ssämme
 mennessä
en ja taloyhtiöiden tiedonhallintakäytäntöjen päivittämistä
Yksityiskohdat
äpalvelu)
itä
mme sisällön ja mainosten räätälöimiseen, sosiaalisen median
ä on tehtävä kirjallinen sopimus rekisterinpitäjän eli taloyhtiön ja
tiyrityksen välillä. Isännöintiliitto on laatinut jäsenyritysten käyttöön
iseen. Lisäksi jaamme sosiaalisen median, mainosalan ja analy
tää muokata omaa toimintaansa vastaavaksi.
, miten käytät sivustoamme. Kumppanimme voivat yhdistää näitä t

§ Required action
Copy out the full listing above. Keep every word as it is.

§ Exercise answer
ssämme
 mennessä
en ja taloyhtiöiden tiedonhallintakäytäntöjen päivittämistä
Yksityiskohdat
äpalvelu)
itä
mme sisällön ja mainosten räätälöimiseen, sosiaalisen median
ä on tehtävä kirjallinen sopimus rekisterinpitäjän eli taloyhtiön ja
tiyrityksen välillä. Isännöintiliitto on laatinut jäsenyritysten käyttöön
iseen. Lisäksi jaamme sosiaalisen median, mainosalan ja analy
tää muokata omaa toimintaansa vastaavaksi.
, miten käytät sivustoamme. Kumppanimme voivat yhdistää näitä t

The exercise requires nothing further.